Amélie Antoine est née en 1984, ce qui en fait encore d’elle, d’après son éditeur, une « jeune trentenaire ». Elle vit à Lille avec sa famille.

Après un récit autobiographique, Combien de temps, publié en 2011, elle se lance dans la fiction et publie en mars 2015 son premier roman Fidèle au poste. Ce texte connaît très vite un vif succès, et parvient à séduire plus de 25 000 lecteurs en autoédition, avant d’être repéré par les éditions Michel Lafon et de sortir en librairie en mars 2016, puis dans les pays anglophones en août 2016. Depuis, ce sont plus de 250 000 lecteurs qui ont été conquis par ce thriller psychologique ! Une adaptation au cinéma est en cours de réalisation.

Son deuxième roman, Au nom de quoi, sort en 2016. Par obligation éditoriale, il est dans un premier temps publié sous le pseudonyme de Dorian Meune. Ce texte revient, par le biais de la fiction, sur la soirée du 13 novembre 2015 au Bataclan.

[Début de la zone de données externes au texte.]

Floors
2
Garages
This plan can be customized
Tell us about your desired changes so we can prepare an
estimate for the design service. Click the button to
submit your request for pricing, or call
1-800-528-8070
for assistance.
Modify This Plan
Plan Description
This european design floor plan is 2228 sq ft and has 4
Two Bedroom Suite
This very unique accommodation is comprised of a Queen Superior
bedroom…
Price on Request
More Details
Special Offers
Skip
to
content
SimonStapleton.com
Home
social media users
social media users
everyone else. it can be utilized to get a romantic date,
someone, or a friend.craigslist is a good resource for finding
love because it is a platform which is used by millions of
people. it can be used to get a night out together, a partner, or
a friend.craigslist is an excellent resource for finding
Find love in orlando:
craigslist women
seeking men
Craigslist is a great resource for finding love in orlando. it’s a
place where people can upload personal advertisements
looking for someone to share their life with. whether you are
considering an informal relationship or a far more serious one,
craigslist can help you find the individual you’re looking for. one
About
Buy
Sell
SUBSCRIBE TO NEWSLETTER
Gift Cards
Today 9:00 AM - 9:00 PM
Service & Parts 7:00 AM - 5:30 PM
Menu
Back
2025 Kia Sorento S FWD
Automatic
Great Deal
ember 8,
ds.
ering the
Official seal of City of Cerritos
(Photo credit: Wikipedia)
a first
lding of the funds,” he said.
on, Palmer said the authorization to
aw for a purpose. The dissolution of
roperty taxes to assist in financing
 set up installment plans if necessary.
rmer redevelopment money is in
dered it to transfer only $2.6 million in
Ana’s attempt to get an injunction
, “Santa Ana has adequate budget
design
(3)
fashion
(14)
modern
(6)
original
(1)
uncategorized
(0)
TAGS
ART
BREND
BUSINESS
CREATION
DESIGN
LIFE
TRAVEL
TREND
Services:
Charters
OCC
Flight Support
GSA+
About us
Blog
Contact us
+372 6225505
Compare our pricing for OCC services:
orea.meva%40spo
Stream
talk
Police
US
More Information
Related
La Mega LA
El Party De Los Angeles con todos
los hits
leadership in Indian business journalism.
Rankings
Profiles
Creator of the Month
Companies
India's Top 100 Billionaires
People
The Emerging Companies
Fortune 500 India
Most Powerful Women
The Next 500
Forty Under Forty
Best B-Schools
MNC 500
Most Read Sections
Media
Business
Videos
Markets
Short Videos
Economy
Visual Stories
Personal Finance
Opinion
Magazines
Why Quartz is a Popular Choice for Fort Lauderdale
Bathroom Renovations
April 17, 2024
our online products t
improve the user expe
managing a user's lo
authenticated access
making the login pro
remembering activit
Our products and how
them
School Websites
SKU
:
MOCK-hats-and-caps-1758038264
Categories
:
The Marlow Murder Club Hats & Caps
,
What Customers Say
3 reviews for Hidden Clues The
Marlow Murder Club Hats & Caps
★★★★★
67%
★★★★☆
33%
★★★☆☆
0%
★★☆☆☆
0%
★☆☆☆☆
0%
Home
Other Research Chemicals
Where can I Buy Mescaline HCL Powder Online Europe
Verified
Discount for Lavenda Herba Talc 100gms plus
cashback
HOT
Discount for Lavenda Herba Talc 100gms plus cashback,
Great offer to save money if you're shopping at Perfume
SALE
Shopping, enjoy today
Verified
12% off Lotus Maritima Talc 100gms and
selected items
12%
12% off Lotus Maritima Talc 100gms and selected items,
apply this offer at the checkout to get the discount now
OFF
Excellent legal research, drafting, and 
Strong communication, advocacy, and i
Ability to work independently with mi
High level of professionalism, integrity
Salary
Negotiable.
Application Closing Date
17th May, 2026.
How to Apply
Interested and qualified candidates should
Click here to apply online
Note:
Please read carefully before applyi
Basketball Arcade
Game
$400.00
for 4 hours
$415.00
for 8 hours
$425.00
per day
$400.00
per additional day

Sorti en 2017 en librairie, son troisième roman, Quand on n’a que l’humour…, retrace la carrière d’un humoriste au sommet de la gloire, un homme brisé qui cherche à tout prix à renouer avec son fils duquel il s’est éloigné au fil des années.

En novembre 2017, c’est un projet atypique de deux romans noirs qu’elle publie avec Solène Bakowski : Avec elle / Sans elle.

“Raisons obscures” (2019) est son sixième roman, il est publié chez XO éditions.